The main features of post-war capitalism in the advanced economies are well known. The state actively regulated businesses and market activity, Keynesian policies aimed to maintain a relatively low unemployment rate, trade unions played a significant role in labour markets and workplaces, social programmes expanded and there was large-scale state investment in public goods like education and infrastructure. In the us, all this more or less went into reverse from around 1979. The trilogy of liberalization (that is, deregulation), privatization and stabilization became the watchwords, the latter aimed at low inflation rather than high employment. Trade unions came under attack from corporations and the state, social programmes were cut back or eliminated, education was squeezed and infrastructure investment declined. The tax burden was shifted away from high-income earners and corporations, toward middle-income earners. In the global economy, the us and the international financial institutions replaced the somewhat regulationist Bretton Woods system, which allowed barriers to capital movement, with a push for free trade in goods and services and trans-border capital flows, setting off a trend of deepening global economic integration. The deregulation of the financial sector helped to spur its expansion, leading to a transformation of its role in the economy that has become known as financialization.
The shift that began around 1979 was not just a change in economic policies—it was a regime change in capitalism. Both forms of capitalism, regulated and neoliberal, had a relatively coherent institutional structure, supported by a distinctive world outlook and associated with a particular form of the capital–labour relation. Both regimes promoted profit-making and capital accumulation. The term ‘regulated capitalism’ indicates the major role of non-market institutions—state administration, unions, corporate bureaucracies—in managing economic activity. The label ‘neoliberal capitalism’ denotes the far greater role of market forces and market relations in the regulation of economic life.footnote3
The dominant ideology of the regulated regime of accumulation was the Keynesian view that capitalism requires active state intervention to avoid serious economic problems. This outlook saw capitalism as having outgrown its rough youth and now encompassing both government and private enterprise in a ‘mixed economy’ of markets and state planning. Corporations were supposed to serve a variety of constituencies—consumers, employees, the local community, the general public—as well as their shareholders.

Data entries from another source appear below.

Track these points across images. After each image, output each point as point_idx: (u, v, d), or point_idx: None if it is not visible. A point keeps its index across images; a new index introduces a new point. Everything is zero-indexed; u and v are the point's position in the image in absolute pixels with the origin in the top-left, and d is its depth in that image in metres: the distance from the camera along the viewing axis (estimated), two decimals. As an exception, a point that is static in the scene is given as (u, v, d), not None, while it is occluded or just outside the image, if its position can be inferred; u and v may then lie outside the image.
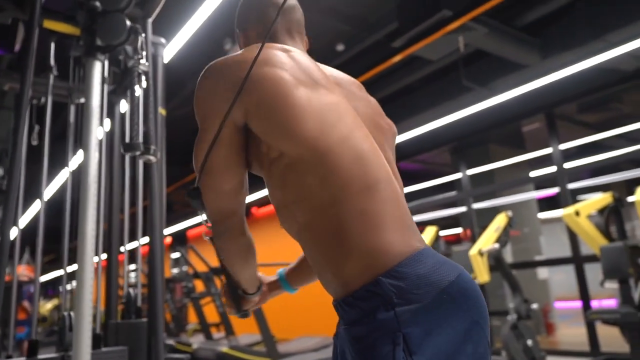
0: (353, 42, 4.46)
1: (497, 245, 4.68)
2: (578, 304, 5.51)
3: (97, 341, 2.09)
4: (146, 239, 2.33)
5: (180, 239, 10.32)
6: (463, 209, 6.77)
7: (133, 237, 2.54)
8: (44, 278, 15.05)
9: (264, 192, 7.58)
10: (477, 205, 6.75)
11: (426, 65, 4.67)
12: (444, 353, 0.69)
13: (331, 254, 0.79)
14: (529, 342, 4.52)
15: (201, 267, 4.95)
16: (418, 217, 9.07)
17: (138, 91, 2.01)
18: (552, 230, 9.04)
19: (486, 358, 0.75)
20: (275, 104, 0.84)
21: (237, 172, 0.92)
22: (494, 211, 6.16)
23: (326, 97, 0.88)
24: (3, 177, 3.78)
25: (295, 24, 1.08)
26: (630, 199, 4.11)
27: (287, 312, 7.05)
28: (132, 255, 4.56)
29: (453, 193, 7.31)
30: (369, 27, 4.31)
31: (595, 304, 5.27)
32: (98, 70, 1.99)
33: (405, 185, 1.10)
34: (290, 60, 0.91)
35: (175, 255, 10.15)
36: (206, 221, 0.96)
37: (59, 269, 11.58)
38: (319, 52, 4.05)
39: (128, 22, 1.94)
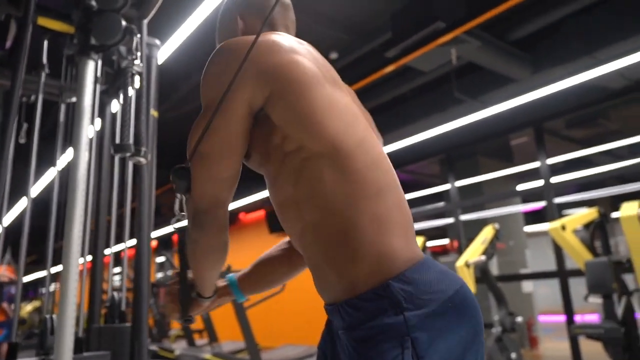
0: (347, 50, 4.48)
1: (483, 258, 4.71)
2: (561, 318, 5.55)
3: (79, 345, 2.05)
4: (133, 242, 2.30)
5: (165, 243, 10.22)
6: (451, 220, 6.80)
7: (119, 240, 2.50)
8: (25, 279, 14.77)
9: (252, 198, 7.54)
10: (464, 217, 6.79)
11: (419, 76, 4.71)
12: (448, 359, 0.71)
13: (339, 255, 0.78)
14: (513, 355, 4.54)
15: (187, 272, 4.91)
16: (406, 227, 9.04)
17: (131, 92, 1.99)
18: (537, 243, 9.12)
19: None
20: (304, 94, 0.83)
21: (239, 159, 0.87)
22: (481, 223, 6.20)
23: (343, 97, 0.89)
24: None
25: (291, 23, 1.09)
26: (615, 214, 4.17)
27: (271, 319, 7.01)
28: (117, 258, 4.50)
29: (441, 204, 7.35)
30: (363, 36, 4.33)
31: (577, 318, 5.32)
32: (91, 69, 1.97)
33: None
34: (310, 53, 0.90)
35: (160, 259, 10.03)
36: (181, 208, 0.92)
37: (41, 270, 11.39)
38: (313, 60, 4.04)
39: (124, 22, 1.93)
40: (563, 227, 4.10)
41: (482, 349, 0.76)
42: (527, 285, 7.21)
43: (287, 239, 1.13)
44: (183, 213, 0.94)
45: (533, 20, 3.95)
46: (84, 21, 1.96)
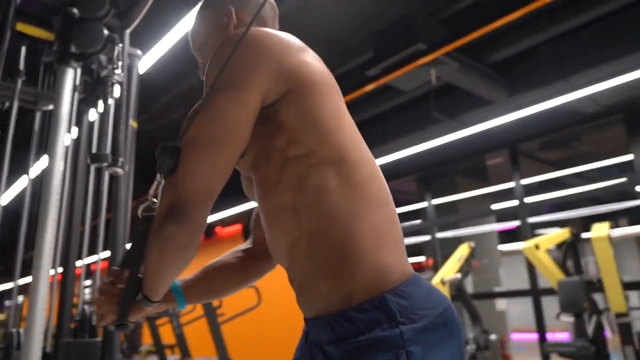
0: (328, 67, 4.51)
1: (459, 275, 4.75)
2: (534, 336, 5.62)
3: (47, 360, 1.98)
4: (106, 254, 2.25)
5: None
6: (427, 237, 6.86)
7: (92, 251, 2.44)
8: (-12, 290, 14.24)
9: (229, 212, 7.47)
10: (440, 235, 6.85)
11: (399, 95, 4.78)
12: None
13: (337, 266, 0.77)
14: (487, 373, 4.56)
15: (160, 286, 4.82)
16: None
17: (110, 101, 1.97)
18: (511, 262, 9.25)
19: None
20: (321, 99, 0.82)
21: (240, 152, 0.81)
22: (456, 241, 6.27)
23: (346, 109, 0.90)
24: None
25: (277, 27, 1.08)
26: (585, 235, 4.27)
27: (246, 334, 6.90)
28: (88, 271, 4.38)
29: (418, 221, 7.41)
30: (344, 53, 4.38)
31: (549, 336, 5.39)
32: (70, 77, 1.94)
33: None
34: (320, 61, 0.91)
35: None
36: (155, 192, 0.85)
37: (8, 281, 10.98)
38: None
39: (106, 31, 1.91)
40: (537, 247, 4.18)
41: None
42: (501, 304, 7.29)
43: (241, 246, 1.09)
44: (155, 200, 0.86)
45: (510, 44, 4.07)
46: (64, 28, 1.93)
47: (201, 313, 4.70)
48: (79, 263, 2.51)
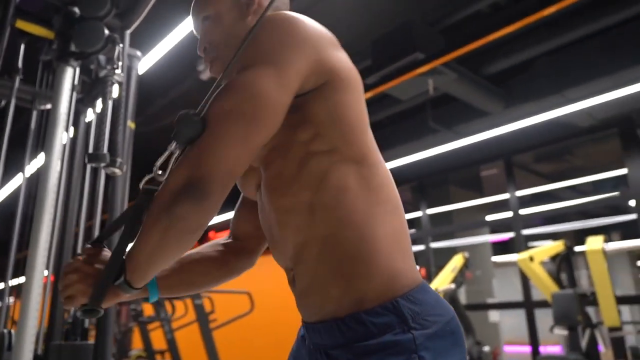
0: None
1: (453, 286, 4.74)
2: (526, 348, 5.61)
3: (37, 363, 1.94)
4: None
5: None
6: (421, 247, 6.85)
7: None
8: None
9: (222, 217, 7.43)
10: (434, 245, 6.85)
11: (396, 104, 4.80)
12: None
13: (351, 269, 0.76)
14: (480, 385, 4.54)
15: (152, 290, 4.76)
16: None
17: (107, 102, 1.95)
18: (504, 274, 9.26)
19: None
20: (354, 97, 0.81)
21: (272, 134, 0.75)
22: (450, 251, 6.26)
23: None
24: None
25: None
26: (580, 248, 4.28)
27: (237, 341, 6.84)
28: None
29: (412, 231, 7.41)
30: (343, 62, 4.39)
31: (541, 349, 5.38)
32: (69, 76, 1.93)
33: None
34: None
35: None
36: (163, 167, 0.77)
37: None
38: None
39: (106, 31, 1.90)
40: (531, 259, 4.19)
41: None
42: (494, 315, 7.28)
43: (220, 239, 1.06)
44: (160, 172, 0.79)
45: (507, 57, 4.10)
46: (64, 27, 1.92)
47: (193, 318, 4.65)
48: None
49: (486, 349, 4.69)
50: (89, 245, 0.82)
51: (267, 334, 6.07)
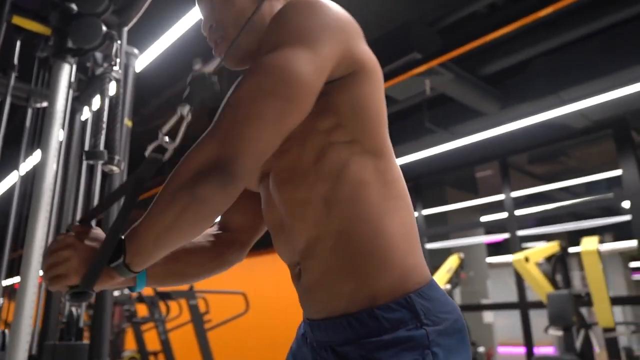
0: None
1: (448, 286, 4.75)
2: (520, 349, 5.62)
3: (31, 363, 1.92)
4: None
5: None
6: (416, 248, 6.85)
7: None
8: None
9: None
10: (429, 246, 6.86)
11: (392, 104, 4.79)
12: None
13: (365, 264, 0.75)
14: (475, 385, 4.55)
15: (146, 290, 4.73)
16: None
17: (105, 99, 1.93)
18: (498, 275, 9.30)
19: None
20: (377, 89, 0.80)
21: (304, 117, 0.71)
22: (445, 252, 6.28)
23: None
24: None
25: None
26: (576, 249, 4.29)
27: (232, 342, 6.81)
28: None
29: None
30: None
31: (535, 350, 5.40)
32: (66, 73, 1.90)
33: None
34: None
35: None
36: (169, 133, 0.71)
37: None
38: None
39: (104, 28, 1.88)
40: (526, 259, 4.20)
41: None
42: (488, 316, 7.30)
43: (211, 230, 1.01)
44: (167, 139, 0.72)
45: (503, 57, 4.11)
46: (62, 23, 1.90)
47: (187, 319, 4.62)
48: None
49: (480, 349, 4.70)
50: (77, 223, 0.74)
51: (262, 335, 6.05)
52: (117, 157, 1.81)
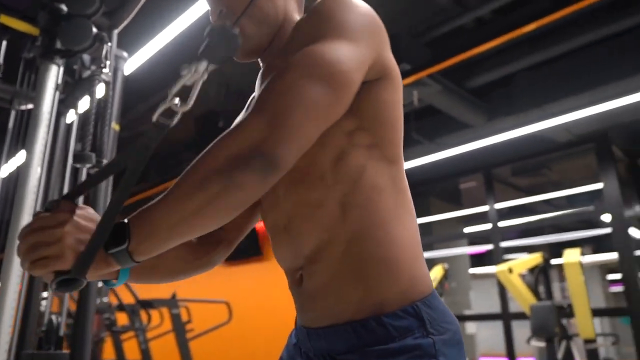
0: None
1: (433, 297, 4.75)
2: (502, 360, 5.65)
3: (8, 373, 1.85)
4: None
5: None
6: (400, 258, 6.86)
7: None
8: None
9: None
10: (413, 256, 6.88)
11: (379, 115, 4.81)
12: None
13: (376, 271, 0.74)
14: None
15: (127, 299, 4.63)
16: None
17: (94, 101, 1.90)
18: (480, 286, 9.36)
19: None
20: (398, 98, 0.81)
21: (345, 109, 0.70)
22: (429, 263, 6.29)
23: None
24: None
25: None
26: (558, 260, 4.34)
27: (214, 353, 6.70)
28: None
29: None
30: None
31: (517, 361, 5.43)
32: (53, 74, 1.87)
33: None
34: None
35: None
36: (180, 95, 0.64)
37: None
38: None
39: (94, 29, 1.85)
40: (510, 270, 4.23)
41: None
42: (471, 327, 7.33)
43: None
44: (177, 101, 0.64)
45: (490, 71, 4.17)
46: (50, 24, 1.86)
47: (169, 328, 4.53)
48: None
49: (464, 360, 4.70)
50: (61, 199, 0.63)
51: (245, 344, 5.97)
52: (105, 161, 1.78)
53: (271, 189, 0.85)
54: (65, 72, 2.29)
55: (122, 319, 5.69)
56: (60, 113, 2.55)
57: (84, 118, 1.88)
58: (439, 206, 7.39)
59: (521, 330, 5.21)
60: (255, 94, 0.88)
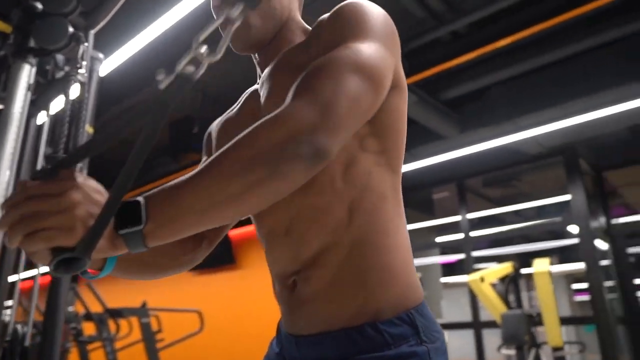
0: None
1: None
2: (473, 369, 5.71)
3: (-31, 386, 1.76)
4: (47, 269, 2.05)
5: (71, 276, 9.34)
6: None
7: (30, 265, 2.24)
8: None
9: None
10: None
11: (356, 124, 4.83)
12: None
13: (376, 277, 0.74)
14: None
15: (95, 307, 4.49)
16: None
17: (69, 102, 1.84)
18: (451, 295, 9.47)
19: None
20: (405, 107, 0.82)
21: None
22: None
23: None
24: None
25: None
26: (528, 270, 4.44)
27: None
28: (12, 287, 4.00)
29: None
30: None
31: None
32: (26, 74, 1.80)
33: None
34: None
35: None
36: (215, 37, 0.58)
37: None
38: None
39: (71, 29, 1.80)
40: (482, 279, 4.29)
41: None
42: (442, 336, 7.40)
43: None
44: (205, 48, 0.55)
45: (464, 83, 4.25)
46: (24, 21, 1.80)
47: (138, 338, 4.41)
48: (13, 277, 2.29)
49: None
50: (57, 167, 0.54)
51: (217, 354, 5.86)
52: (79, 164, 1.72)
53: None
54: (37, 72, 2.22)
55: (89, 328, 5.51)
56: (31, 114, 2.47)
57: (56, 119, 1.82)
58: (412, 216, 7.47)
59: (492, 338, 5.28)
60: (266, 87, 0.84)
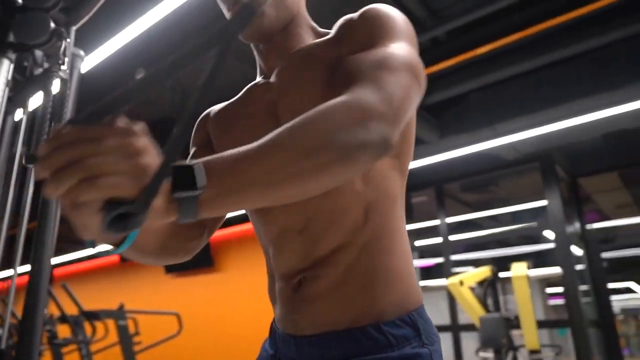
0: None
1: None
2: (450, 372, 5.77)
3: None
4: (25, 268, 2.01)
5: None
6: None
7: (7, 265, 2.18)
8: None
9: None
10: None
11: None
12: None
13: (384, 279, 0.76)
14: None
15: (70, 309, 4.39)
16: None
17: (50, 99, 1.81)
18: (429, 298, 9.56)
19: None
20: (415, 121, 0.86)
21: None
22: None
23: None
24: None
25: None
26: (506, 274, 4.51)
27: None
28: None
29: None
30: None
31: (465, 372, 5.56)
32: (4, 70, 1.77)
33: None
34: None
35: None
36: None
37: None
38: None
39: (52, 24, 1.77)
40: (461, 283, 4.35)
41: None
42: (420, 339, 7.46)
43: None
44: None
45: (444, 89, 4.31)
46: (3, 15, 1.76)
47: (115, 340, 4.33)
48: (-13, 278, 2.23)
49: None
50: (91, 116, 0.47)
51: (196, 356, 5.79)
52: (59, 162, 1.69)
53: None
54: (15, 69, 2.18)
55: (63, 330, 5.39)
56: (8, 112, 2.42)
57: (39, 116, 1.79)
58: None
59: (469, 342, 5.35)
60: (284, 79, 0.82)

Underpinning regulated capitalism in the us was a compromise between capital and labour that had emerged in the late 1940s, after fifteen years of sharp battles between them in which neither side was able to score a decisive victory. With the onset of the Cold War, big business—fearing both a return of the Great Depression and the strong position of communist and socialist parties around the world—abandoned its longstanding support for laissez faire and grudgingly accepted collective bargaining, Keynesian policies and a welfare state. For their part, the major us labour unions fired radical staffers, largely abandoned demands around workplace control and agreed to enforce labour contracts once they had been negotiated.